# WORK INSTRUCTIONS
Reproduce the records below in their entirety, exactly as shown.

# EXERCISE MATERIALS
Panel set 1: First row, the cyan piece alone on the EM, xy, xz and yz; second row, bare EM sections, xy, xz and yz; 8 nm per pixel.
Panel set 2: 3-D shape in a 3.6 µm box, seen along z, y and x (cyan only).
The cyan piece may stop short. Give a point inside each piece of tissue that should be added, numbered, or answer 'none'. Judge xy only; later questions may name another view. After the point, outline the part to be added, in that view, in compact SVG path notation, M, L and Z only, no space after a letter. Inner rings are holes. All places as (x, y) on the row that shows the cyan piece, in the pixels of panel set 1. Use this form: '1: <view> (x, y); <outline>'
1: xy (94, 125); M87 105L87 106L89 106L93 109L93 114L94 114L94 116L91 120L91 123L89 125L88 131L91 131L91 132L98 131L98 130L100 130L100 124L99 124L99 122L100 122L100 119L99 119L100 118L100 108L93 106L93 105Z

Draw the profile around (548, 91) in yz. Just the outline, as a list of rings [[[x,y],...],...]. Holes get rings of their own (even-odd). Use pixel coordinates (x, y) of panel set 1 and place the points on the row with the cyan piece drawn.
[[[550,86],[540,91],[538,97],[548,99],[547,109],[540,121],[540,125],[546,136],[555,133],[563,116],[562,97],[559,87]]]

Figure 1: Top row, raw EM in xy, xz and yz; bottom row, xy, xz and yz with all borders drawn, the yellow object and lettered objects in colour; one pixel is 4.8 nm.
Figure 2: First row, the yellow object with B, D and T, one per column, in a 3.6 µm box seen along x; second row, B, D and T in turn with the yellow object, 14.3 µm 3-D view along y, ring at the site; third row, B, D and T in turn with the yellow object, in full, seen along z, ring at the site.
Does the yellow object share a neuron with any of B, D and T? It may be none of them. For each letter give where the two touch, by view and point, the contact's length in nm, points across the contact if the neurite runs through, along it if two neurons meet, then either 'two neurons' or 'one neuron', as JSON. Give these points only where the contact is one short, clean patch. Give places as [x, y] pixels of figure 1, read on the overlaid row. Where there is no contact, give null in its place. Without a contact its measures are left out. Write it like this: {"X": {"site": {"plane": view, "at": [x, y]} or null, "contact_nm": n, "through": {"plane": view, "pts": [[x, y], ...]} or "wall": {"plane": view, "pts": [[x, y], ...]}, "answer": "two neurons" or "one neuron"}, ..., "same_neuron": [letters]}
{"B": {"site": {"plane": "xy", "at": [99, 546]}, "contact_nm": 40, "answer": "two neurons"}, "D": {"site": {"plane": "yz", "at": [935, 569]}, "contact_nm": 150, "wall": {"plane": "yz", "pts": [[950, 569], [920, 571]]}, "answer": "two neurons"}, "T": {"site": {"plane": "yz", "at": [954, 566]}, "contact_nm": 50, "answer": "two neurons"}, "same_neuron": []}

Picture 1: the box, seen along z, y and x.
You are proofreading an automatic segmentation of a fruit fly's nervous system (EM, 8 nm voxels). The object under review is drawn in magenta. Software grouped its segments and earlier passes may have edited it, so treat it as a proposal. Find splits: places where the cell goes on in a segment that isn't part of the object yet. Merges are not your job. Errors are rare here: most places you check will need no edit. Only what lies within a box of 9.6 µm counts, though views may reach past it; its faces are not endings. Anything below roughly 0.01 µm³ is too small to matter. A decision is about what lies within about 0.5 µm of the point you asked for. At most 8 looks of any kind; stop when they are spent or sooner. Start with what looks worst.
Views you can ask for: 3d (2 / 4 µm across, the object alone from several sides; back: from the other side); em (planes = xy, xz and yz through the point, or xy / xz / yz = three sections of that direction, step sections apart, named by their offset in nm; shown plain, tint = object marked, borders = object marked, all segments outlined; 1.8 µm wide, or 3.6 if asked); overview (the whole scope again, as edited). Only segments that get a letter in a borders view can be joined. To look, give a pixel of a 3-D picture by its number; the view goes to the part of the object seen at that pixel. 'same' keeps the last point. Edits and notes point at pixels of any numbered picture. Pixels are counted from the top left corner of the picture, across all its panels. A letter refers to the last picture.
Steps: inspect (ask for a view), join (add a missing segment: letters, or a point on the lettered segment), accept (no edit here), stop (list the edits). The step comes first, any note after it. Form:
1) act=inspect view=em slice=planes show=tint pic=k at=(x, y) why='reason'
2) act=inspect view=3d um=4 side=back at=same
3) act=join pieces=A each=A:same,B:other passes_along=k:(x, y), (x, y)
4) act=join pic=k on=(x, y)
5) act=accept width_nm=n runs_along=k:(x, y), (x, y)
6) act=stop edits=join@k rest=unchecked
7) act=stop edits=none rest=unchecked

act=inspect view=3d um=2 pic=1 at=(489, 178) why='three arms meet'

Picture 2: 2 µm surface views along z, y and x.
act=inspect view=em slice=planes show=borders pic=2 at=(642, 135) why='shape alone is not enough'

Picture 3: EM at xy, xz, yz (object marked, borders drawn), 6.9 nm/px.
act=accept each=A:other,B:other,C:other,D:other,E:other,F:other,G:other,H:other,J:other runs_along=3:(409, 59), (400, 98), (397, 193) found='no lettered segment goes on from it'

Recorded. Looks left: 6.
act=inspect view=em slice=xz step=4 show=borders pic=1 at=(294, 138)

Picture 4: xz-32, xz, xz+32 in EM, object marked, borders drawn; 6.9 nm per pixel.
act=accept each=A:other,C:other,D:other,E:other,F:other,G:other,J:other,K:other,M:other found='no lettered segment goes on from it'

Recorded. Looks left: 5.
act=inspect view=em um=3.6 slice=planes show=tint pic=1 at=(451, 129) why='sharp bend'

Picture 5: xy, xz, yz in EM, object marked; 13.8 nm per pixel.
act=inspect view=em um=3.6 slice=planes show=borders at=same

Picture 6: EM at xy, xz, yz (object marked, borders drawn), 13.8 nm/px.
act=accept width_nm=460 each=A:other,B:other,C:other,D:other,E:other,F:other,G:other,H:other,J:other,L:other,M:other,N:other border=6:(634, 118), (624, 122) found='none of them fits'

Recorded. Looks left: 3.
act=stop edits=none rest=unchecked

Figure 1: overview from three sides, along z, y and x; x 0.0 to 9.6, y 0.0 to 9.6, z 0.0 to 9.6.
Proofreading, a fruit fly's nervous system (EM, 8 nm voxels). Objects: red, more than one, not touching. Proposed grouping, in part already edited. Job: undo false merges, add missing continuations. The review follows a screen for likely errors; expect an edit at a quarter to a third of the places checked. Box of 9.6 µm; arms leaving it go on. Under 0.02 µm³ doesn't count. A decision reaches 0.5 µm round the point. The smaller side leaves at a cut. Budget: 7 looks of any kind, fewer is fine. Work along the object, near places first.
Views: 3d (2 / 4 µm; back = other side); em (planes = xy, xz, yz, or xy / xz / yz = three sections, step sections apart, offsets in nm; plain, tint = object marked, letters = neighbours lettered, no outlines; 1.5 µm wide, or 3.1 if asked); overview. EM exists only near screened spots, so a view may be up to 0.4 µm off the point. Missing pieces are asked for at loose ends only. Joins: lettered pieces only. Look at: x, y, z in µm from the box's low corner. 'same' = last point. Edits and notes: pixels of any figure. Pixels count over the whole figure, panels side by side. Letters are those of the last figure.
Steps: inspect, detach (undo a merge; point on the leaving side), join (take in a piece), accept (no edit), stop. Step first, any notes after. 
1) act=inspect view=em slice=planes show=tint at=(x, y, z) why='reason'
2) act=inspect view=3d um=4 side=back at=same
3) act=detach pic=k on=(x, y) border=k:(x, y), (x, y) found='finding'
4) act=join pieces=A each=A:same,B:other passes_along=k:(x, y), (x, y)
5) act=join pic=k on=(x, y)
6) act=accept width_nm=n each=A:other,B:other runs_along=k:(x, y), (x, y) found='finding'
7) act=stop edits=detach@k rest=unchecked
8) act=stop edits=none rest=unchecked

# REPLY TO THE TASK
Panel set 1: First row, the cyan piece alone on the EM, xy, xz and yz; second row, bare EM sections, xy, xz and yz; 8 nm per pixel.
Panel set 2: 3-D shape in a 3.6 µm box, seen along z, y and x (cyan only).
The cyan piece may stop short. Give a point inside each piece of tissue that should be added, numbered, or answer 'none'. Judge xy only; later questions may name another view. After the point, outline the part to be added, in that view, in compact SVG path notation, M, L and Z only, no space after a letter. Inner rings are holes. All places as (x, y) on the row that shows the cyan piece, in the pixels of panel set 1. Use this form: '1: <view> (x, y); <outline>'
1: xy (94, 125); M87 105L87 106L89 106L93 109L93 114L94 114L94 116L91 120L91 123L89 125L88 131L91 131L91 132L98 131L98 130L100 130L100 124L99 124L99 122L100 122L100 119L99 119L100 118L100 108L93 106L93 105Z

Draw the profile around (548, 91) in yz. Just the outline, as a list of rings [[[x,y],...],...]. Holes get rings of their own (even-odd). Use pixel coordinates (x, y) of panel set 1 and place the points on the row with the cyan piece drawn.
[[[550,86],[540,91],[538,97],[548,99],[547,109],[540,121],[540,125],[546,136],[555,133],[563,116],[562,97],[559,87]]]

Figure 1: Top row, raw EM in xy, xz and yz; bottom row, xy, xz and yz with all borders drawn, the yellow object and lettered objects in colour; one pixel is 4.8 nm.
Figure 2: First row, the yellow object with B, D and T, one per column, in a 3.6 µm box seen along x; second row, B, D and T in turn with the yellow object, 14.3 µm 3-D view along y, ring at the site; third row, B, D and T in turn with the yellow object, in full, seen along z, ring at the site.
Does the yellow object share a neuron with any of B, D and T? It may be none of them. For each letter give where the two touch, by view and point, the contact's length in nm, points across the contact if the neurite runs through, along it if two neurons meet, then either 'two neurons' or 'one neuron', as JSON. Give these points only where the contact is one short, clean patch. Give places as [x, y] pixels of figure 1, read on the overlaid row. Where there is no contact, give null in its place. Without a contact its measures are left out. Write it like this: {"X": {"site": {"plane": view, "at": [x, y]} or null, "contact_nm": n, "through": {"plane": view, "pts": [[x, y], ...]} or "wall": {"plane": view, "pts": [[x, y], ...]}, "answer": "two neurons" or "one neuron"}, ..., "same_neuron": [letters]}
{"B": {"site": {"plane": "xy", "at": [99, 546]}, "contact_nm": 40, "answer": "two neurons"}, "D": {"site": {"plane": "yz", "at": [935, 569]}, "contact_nm": 150, "wall": {"plane": "yz", "pts": [[950, 569], [920, 571]]}, "answer": "two neurons"}, "T": {"site": {"plane": "yz", "at": [954, 566]}, "contact_nm": 50, "answer": "two neurons"}, "same_neuron": []}

Picture 1: the box, seen along z, y and x.
You are proofreading an automatic segmentation of a fruit fly's nervous system (EM, 8 nm voxels). The object under review is drawn in magenta. Software grouped its segments and earlier passes may have edited it, so treat it as a proposal. Find splits: places where the cell goes on in a segment that isn't part of the object yet. Merges are not your job. Errors are rare here: most places you check will need no edit. Only what lies within a box of 9.6 µm counts, though views may reach past it; its faces are not endings. Anything below roughly 0.01 µm³ is too small to matter. A decision is about what lies within about 0.5 µm of the point you asked for. At most 8 looks of any kind; stop when they are spent or sooner. Start with what looks worst.
Views you can ask for: 3d (2 / 4 µm across, the object alone from several sides; back: from the other side); em (planes = xy, xz and yz through the point, or xy / xz / yz = three sections of that direction, step sections apart, named by their offset in nm; shown plain, tint = object marked, borders = object marked, all segments outlined; 1.8 µm wide, or 3.6 if asked); overview (the whole scope again, as edited). Only segments that get a letter in a borders view can be joined. To look, give a pixel of a 3-D picture by its number; the view goes to the part of the object seen at that pixel. 'same' keeps the last point. Edits and notes point at pixels of any numbered picture. Pixels are counted from the top left corner of the picture, across all its panels. A letter refers to the last picture.
Steps: inspect (ask for a view), join (add a missing segment: letters, or a point on the lettered segment), accept (no edit here), stop (list the edits). The step comes first, any note after it. Form:
1) act=inspect view=em slice=planes show=tint pic=k at=(x, y) why='reason'
2) act=inspect view=3d um=4 side=back at=same
3) act=join pieces=A each=A:same,B:other passes_along=k:(x, y), (x, y)
4) act=join pic=k on=(x, y)
5) act=accept width_nm=n runs_along=k:(x, y), (x, y)
6) act=stop edits=join@k rest=unchecked
7) act=stop edits=none rest=unchecked

act=inspect view=3d um=2 pic=1 at=(489, 178) why='three arms meet'

Picture 2: 2 µm surface views along z, y and x.
act=inspect view=em slice=planes show=borders pic=2 at=(642, 135) why='shape alone is not enough'

Picture 3: EM at xy, xz, yz (object marked, borders drawn), 6.9 nm/px.
act=accept each=A:other,B:other,C:other,D:other,E:other,F:other,G:other,H:other,J:other runs_along=3:(409, 59), (400, 98), (397, 193) found='no lettered segment goes on from it'

Recorded. Looks left: 6.
act=inspect view=em slice=xz step=4 show=borders pic=1 at=(294, 138)

Picture 4: xz-32, xz, xz+32 in EM, object marked, borders drawn; 6.9 nm per pixel.
act=accept each=A:other,C:other,D:other,E:other,F:other,G:other,J:other,K:other,M:other found='no lettered segment goes on from it'

Recorded. Looks left: 5.
act=inspect view=em um=3.6 slice=planes show=tint pic=1 at=(451, 129) why='sharp bend'

Picture 5: xy, xz, yz in EM, object marked; 13.8 nm per pixel.
act=inspect view=em um=3.6 slice=planes show=borders at=same

Picture 6: EM at xy, xz, yz (object marked, borders drawn), 13.8 nm/px.
act=accept width_nm=460 each=A:other,B:other,C:other,D:other,E:other,F:other,G:other,H:other,J:other,L:other,M:other,N:other border=6:(634, 118), (624, 122) found='none of them fits'

Recorded. Looks left: 3.
act=stop edits=none rest=unchecked

Figure 1: overview from three sides, along z, y and x; x 0.0 to 9.6, y 0.0 to 9.6, z 0.0 to 9.6.
Proofreading, a fruit fly's nervous system (EM, 8 nm voxels). Objects: red, more than one, not touching. Proposed grouping, in part already edited. Job: undo false merges, add missing continuations. The review follows a screen for likely errors; expect an edit at a quarter to a third of the places checked. Box of 9.6 µm; arms leaving it go on. Under 0.02 µm³ doesn't count. A decision reaches 0.5 µm round the point. The smaller side leaves at a cut. Budget: 7 looks of any kind, fewer is fine. Work along the object, near places first.
Views: 3d (2 / 4 µm; back = other side); em (planes = xy, xz, yz, or xy / xz / yz = three sections, step sections apart, offsets in nm; plain, tint = object marked, letters = neighbours lettered, no outlines; 1.5 µm wide, or 3.1 if asked); overview. EM exists only near screened spots, so a view may be up to 0.4 µm off the point. Missing pieces are asked for at loose ends only. Joins: lettered pieces only. Look at: x, y, z in µm from the box's low corner. 'same' = last point. Edits and notes: pixels of any figure. Pixels count over the whole figure, panels side by side. Letters are those of the last figure.
Steps: inspect, detach (undo a merge; point on the leaving side), join (take in a piece), accept (no edit), stop. Step first, any notes after. 
1) act=inspect view=em slice=planes show=tint at=(x, y, z) why='reason'
2) act=inspect view=3d um=4 side=back at=same
3) act=detach pic=k on=(x, y) border=k:(x, y), (x, y) found='finding'
4) act=join pieces=A each=A:same,B:other passes_along=k:(x, y), (x, y)
5) act=join pic=k on=(x, y)
6) act=accept width_nm=n each=A:other,B:other runs_along=k:(x, y), (x, y) found='finding'
7) act=stop edits=detach@k rest=unchecked
8) act=stop edits=none rest=unchecked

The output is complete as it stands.